What is required —
From the rows below, pull out every line that contains the string "chart". Matches must agree in case.

The data —

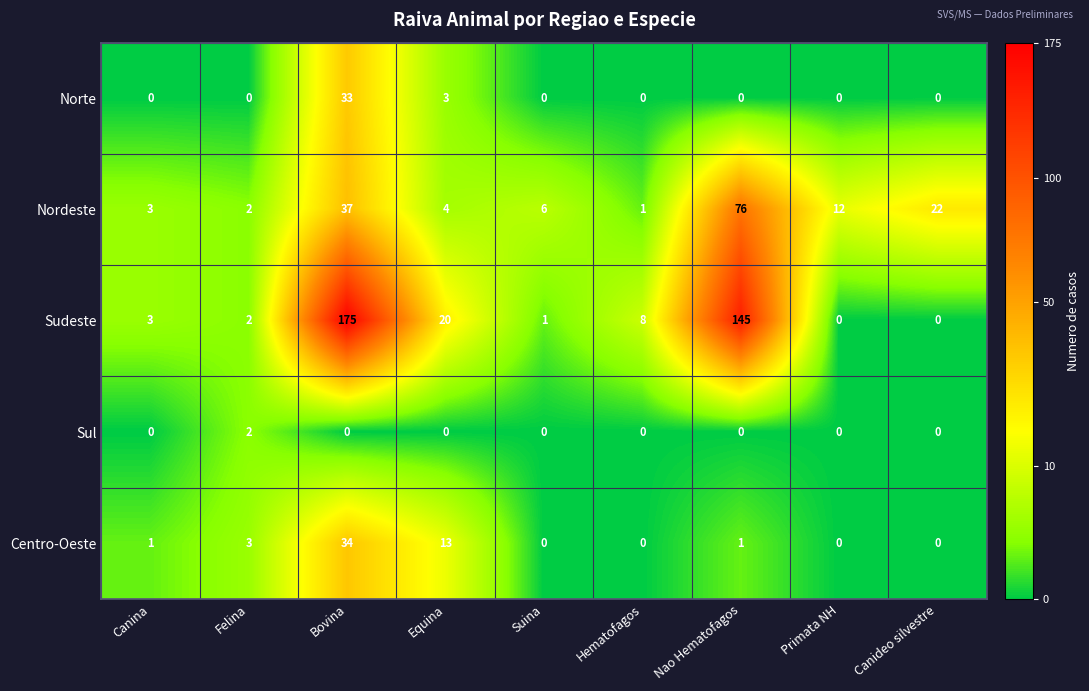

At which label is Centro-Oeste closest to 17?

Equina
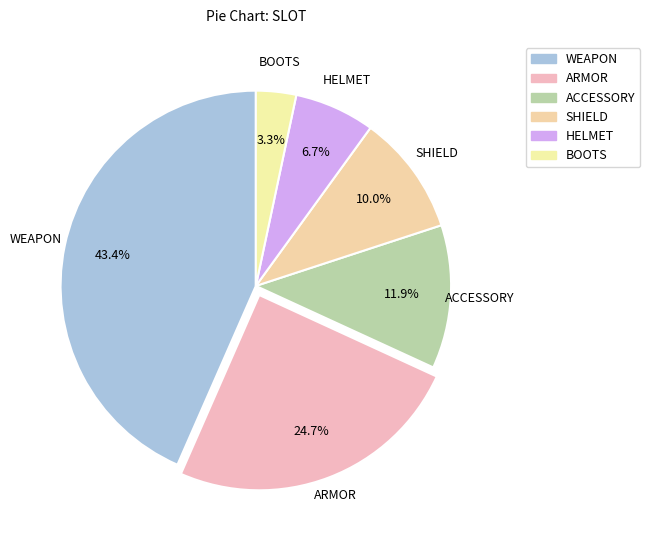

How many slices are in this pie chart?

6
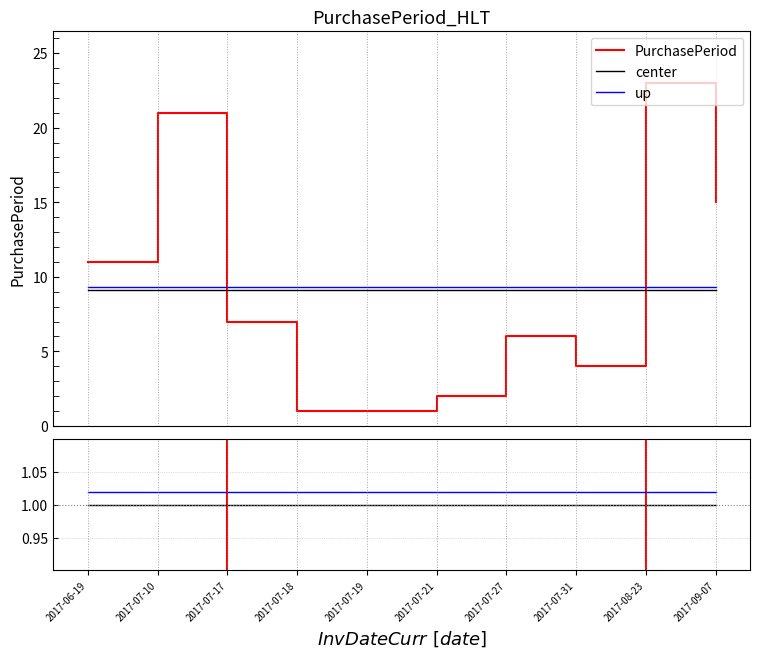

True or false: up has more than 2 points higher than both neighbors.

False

==

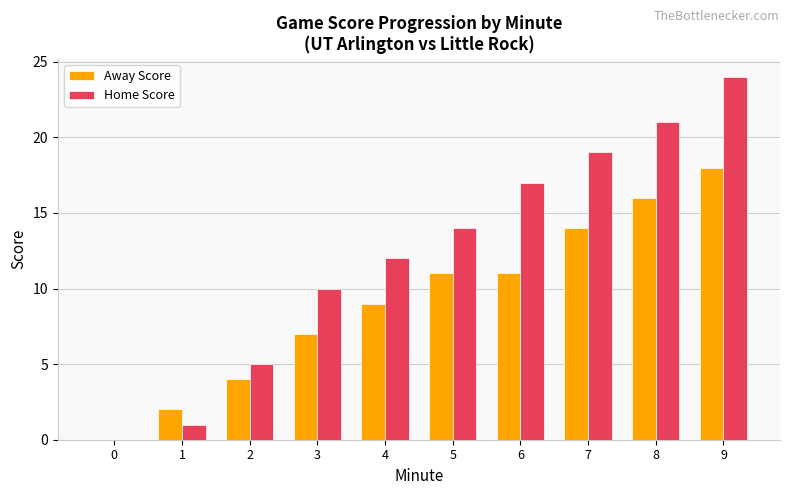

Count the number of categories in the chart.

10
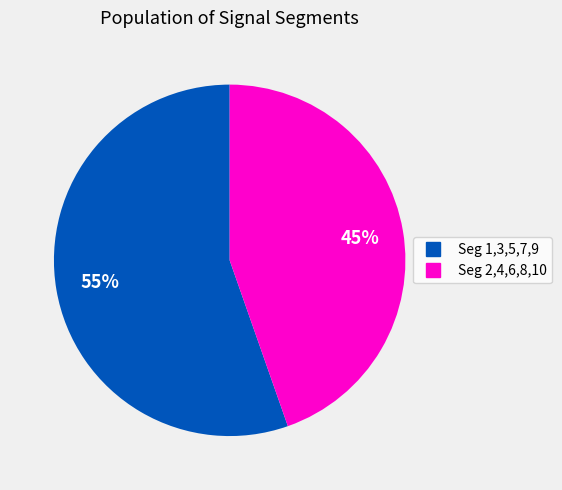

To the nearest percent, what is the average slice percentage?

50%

Response to the exercise —
How many slices are in this pie chart?
Count the number of categories in the chart.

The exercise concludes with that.